Student raises awareness for lymphedema
TORONTO — Leora Nash, a 15-year-old student at the Anne and Max Tanenbaum Community Hebrew Academy of Toronto was diagnosed with primary lymphedema in her right leg when she was four.
“I had to receive special weekly massages that brought the swelling down, so I could wear a custom-made knee-high stocking,” Leora tells The CJN.
Few have heard of primary or secondary lymphedema, including those at risk for developing the condition. The majority of people diagnosed will have secondary lymphedema and are cancer survivors.
It is rare to have primary lymphedema, and even rarer to have pediatric primary lymphedema, like Leora.
Lymphedema is a chronic infection often associated with excessive swelling, because the lymphatic system fails to drain fluid, cells and protein away from tissues within the body. It is often a complication arising from the treatment of various cancers and melanoma.
Lymphedema affects some four to five million people in North America, including some 300,000 Canadians. If left untreated, there is a risk of loss of limb function, as well as chronic infection. The Lymphedema Association of Ontario receives no government funding.
Treatment consists of compression therapy, bandaging, pressure garments, skin care to prevent infection, and manual lymphatic drainage massage performed by a certified lymphedema therapist.
“I still remember the day Leora got the stocking – I was so worried she would hate wearing it – but she thought it was amazing! ‘It gives me super-powers,’ Leora said, jumping up and down. That was a big relief for me,” recalled Janice Goldberg, Leora’s mother.
“Leora began exhibiting episodes of pain starting at age six,” Goldberg said. “We noticed that she would have discomfort after a lot of walking or an increase in activity during family outings.
“At age eight, she had a week of increasing, unmanageable pain that resulted in an admission to Sick Kids’ Hospital for a lymphedema-related cellulitis infection.

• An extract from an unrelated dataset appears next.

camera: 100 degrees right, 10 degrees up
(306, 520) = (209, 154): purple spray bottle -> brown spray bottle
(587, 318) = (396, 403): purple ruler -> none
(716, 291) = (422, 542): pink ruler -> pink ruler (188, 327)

The episode triggered the development of neuropathic chronic pain in her foot. She was helped by the chronic pain team at Sick Kids and we also sought care for her at Boston Children’s Hospital.
“Over time, Leora learned to manage her pain using a toolbox of strategies. Her neuropathic pain dissipated and she was no longer affected as severely.”
When she was 12, Leora received a copy of The Big Book of Lymphoedema from England. “This book is for kids, and illustrates what lymphedema is with bright pictures and activities,” Leora said.
Today, “The Big Book for Kids” is an outreach program in collaboration with the Hospital for Sick Children’s department of rehabilitation services. The Big Book of Lymphoedema is provided to each newly diagnosed and follow-up patient to help then understand the changes that will happen to their body and prepare them to cope with this life-long condition.
On the last weekend of September, the Lymphedema Association of Ontario held its annual fundraising five-kilometre walk in five different cities across Ontario and raised almost $23,000 for research.